Pour ce faire, François St-Laurent mise sur la qualité du temps passé avec ses équipes en organisant des activités ludiques. « Les gens vont se souvenir des moments magiques qui suscitent des émotions comme une fin de semaine à Mont-Tremblant », relève-t-il.
« Et lorsque l’objectif n’est pas atteint, on prend le temps de se demander quels sont nos apprentissages et comment faire différemment la prochaine fois pour y arriver », suggère Sophie Brochu.
Tendance à la hausse : des jeux de société pour souder les équipes
Dans une grande salle d’une PME de Laval, une centaine de personnes jouent ensemble à un jeu de société. Des blagues fusent. Deux animateurs se promènent en donnant leurs instructions.
Cette scène se multiplie dans différents endroits au Québec afin de célébrer par exemple le succès d’un nouveau produit, le 50e anniversaire d’un.e. employé.e. ou encore le départ à la retraite d’un.e autre.
Tous les prétextes sont bons pour divertir son personnel, et cette tendance est en progression, affirme Tommy Groleau, gérant du Pub ludique Randolph à Laval, l’une des 9 franchises existant au Québec spécialisées dans les partys de jeux de société.
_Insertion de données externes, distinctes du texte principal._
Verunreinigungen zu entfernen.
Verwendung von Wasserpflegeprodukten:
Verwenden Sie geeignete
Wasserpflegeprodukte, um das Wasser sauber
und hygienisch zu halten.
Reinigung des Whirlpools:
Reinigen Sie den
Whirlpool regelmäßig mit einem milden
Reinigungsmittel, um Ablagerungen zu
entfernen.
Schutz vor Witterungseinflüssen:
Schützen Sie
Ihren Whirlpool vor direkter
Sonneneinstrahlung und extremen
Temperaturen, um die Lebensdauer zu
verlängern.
En effet, de plus en plus d’employeurs privilégient ce type d’animation de team building qui donne l’occasion au personnel d’interagir dans un but commun.
Pendant quelques heures, des salarié.e.s de différents départements et de différentes générations qui ne se connaissent pas forcément, vont se côtoyer en gardant en tête l’objectif de gagner la partie.
« Passer de bons moments ensemble avec les membres de son équipe ne peut être que bénéfique, croit Tommy Groleau. Les jeux de société rapprochent les gens qui ne partagent pas nécessairement les mêmes centres d’intérêt. »
En conclusion, chaque employeur peut propager de la satisfaction à ses troupes, par ses propres initiatives et après avoir pris soin d’observer les besoins. Toutefois, l’écoute, la reconnaissance, le partage de valeurs et la confiance sont des ingrédients essentiels à la création d’un climat harmonieux, gage de rétention et de fidélisation.